Sparber Wins Round One
The trial court granted Sparber’s application for a restraining order and preliminary injunction seeking to enjoin the other member from acting as manager, basically holding that the policy “to give maximum effect to the principles of freedom of contract and to the enforceability of operating agreements” required the court to elevate the agreement’s unanimous voting requirement above the statute’s lesser quantum of consent in the manager-removal statute.
Sparber Loses Round Two
The two members who voted to remove Sparber appealed the decision to the California Court of Appeals which issued a 23-page opinion reversing the lower court’s ruling and dissolving the interim injunction.
The appellate panel’s decision rested on two, critical predicate findings. First, because the operating agreement “was silent on the issue of removing a manager,” the court was required “to look outside the provisions of the Operating Agreement for a process that will govern the removal of [the LLC’s] manager.” Second, because the operating agreement “does not otherwise provide for the matter of removing a manager, it is clear that . . . section 17704.07(c)(5) governs the parties’ conduct with respect to removing a manager.”

#### Material provided:
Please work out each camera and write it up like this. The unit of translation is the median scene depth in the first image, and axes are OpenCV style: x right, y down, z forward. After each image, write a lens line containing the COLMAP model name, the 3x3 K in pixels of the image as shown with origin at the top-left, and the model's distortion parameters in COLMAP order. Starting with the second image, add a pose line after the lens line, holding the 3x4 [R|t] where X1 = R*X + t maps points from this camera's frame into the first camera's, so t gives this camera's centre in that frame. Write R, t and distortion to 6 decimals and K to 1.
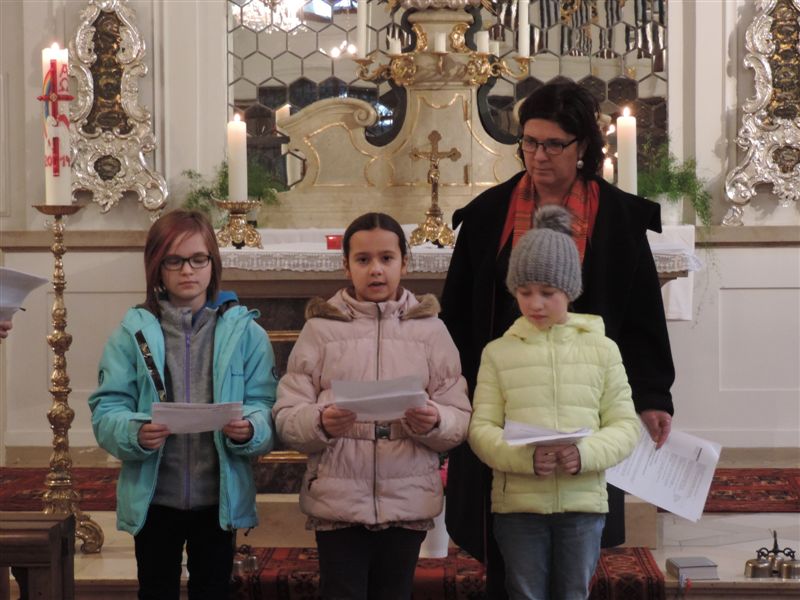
lens RADIAL K [[2294.3, 0, 400.0], [0, 2294.3, 300.0], [0, 0, 1]] dist [0.059308, -0.004580]
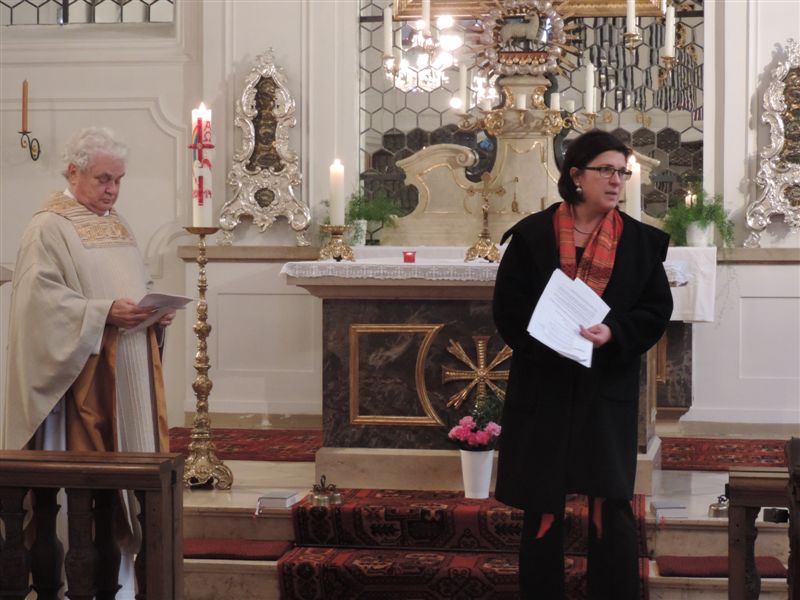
lens RADIAL K [[1932.3, 0, 400.0], [0, 1932.3, 300.0], [0, 0, 1]] dist [-0.012588, 0.147026]
pose [[0.995344, 0.012994, -0.095507, 0.053894], [-0.013253, 0.999910, -0.002080, 0.001267], [0.095471, 0.003336, 0.995427, -0.075333]]
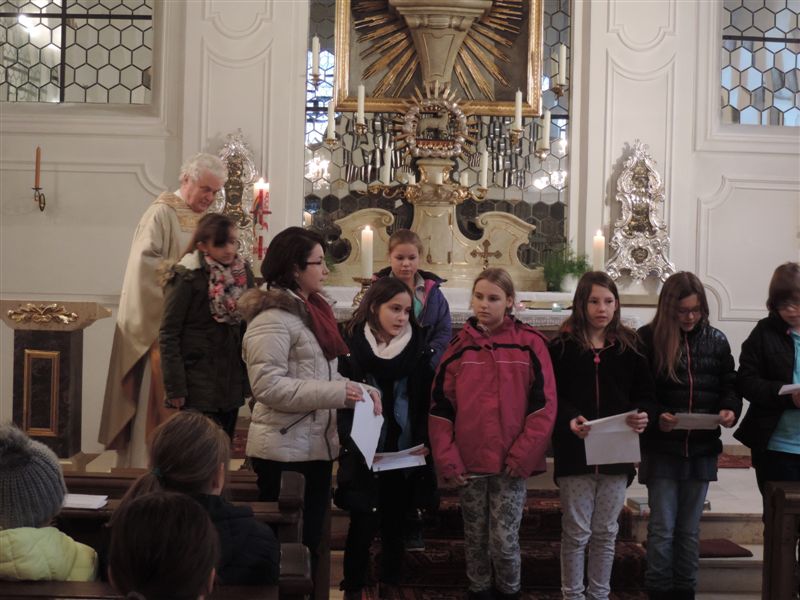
lens RADIAL K [[1411.8, 0, 400.0], [0, 1411.8, 300.0], [0, 0, 1]] dist [-0.140593, 0.150610]
pose [[0.993743, 0.030548, 0.107436, -0.117077], [-0.029808, 0.999520, -0.008482, -0.014295], [-0.107643, 0.005227, 0.994176, -0.013511]]
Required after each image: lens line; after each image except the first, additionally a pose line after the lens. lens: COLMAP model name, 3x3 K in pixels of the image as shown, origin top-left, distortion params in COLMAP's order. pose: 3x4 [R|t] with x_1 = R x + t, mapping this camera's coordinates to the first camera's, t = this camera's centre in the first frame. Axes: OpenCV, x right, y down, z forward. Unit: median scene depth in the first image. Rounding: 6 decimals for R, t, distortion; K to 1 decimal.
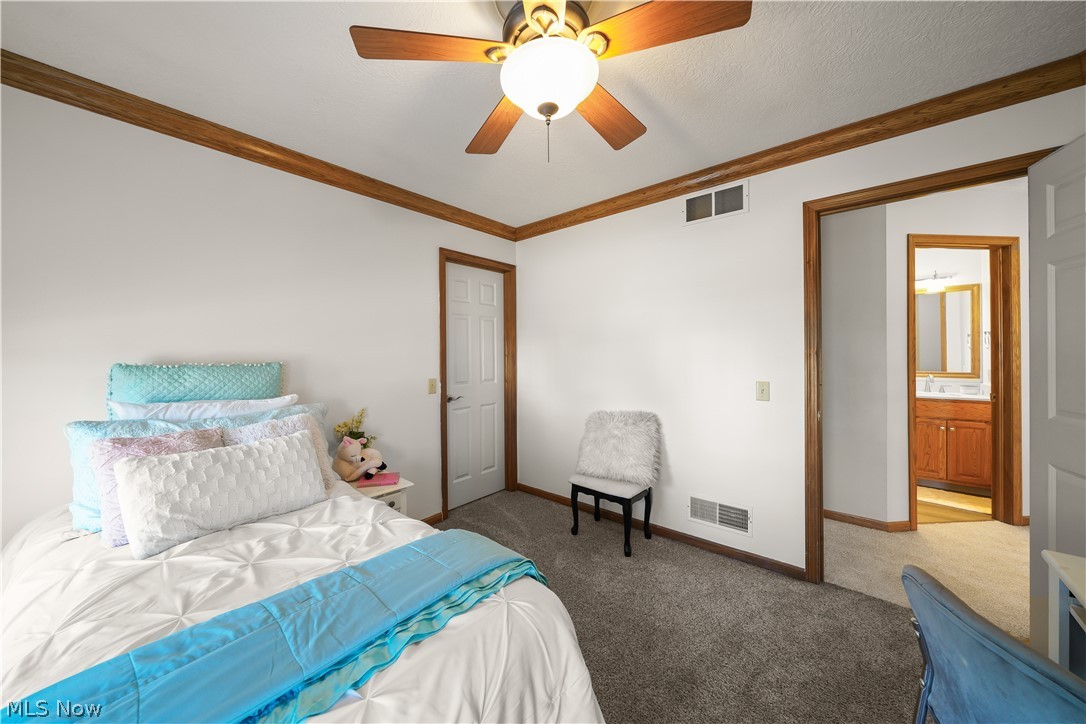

#### The task:
Write out the Sparber court passage word for word, everything from "Sparber Wins Round" down to "the interim injunction.".

#### Answer to this problem:
Sparber Wins Round One
The trial court granted Sparber’s application for a restraining order and preliminary injunction seeking to enjoin the other member from acting as manager, basically holding that the policy “to give maximum effect to the principles of freedom of contract and to the enforceability of operating agreements” required the court to elevate the agreement’s unanimous voting requirement above the statute’s lesser quantum of consent in the manager-removal statute.
Sparber Loses Round Two
The two members who voted to remove Sparber appealed the decision to the California Court of Appeals which issued a 23-page opinion reversing the lower court’s ruling and dissolving the interim injunction.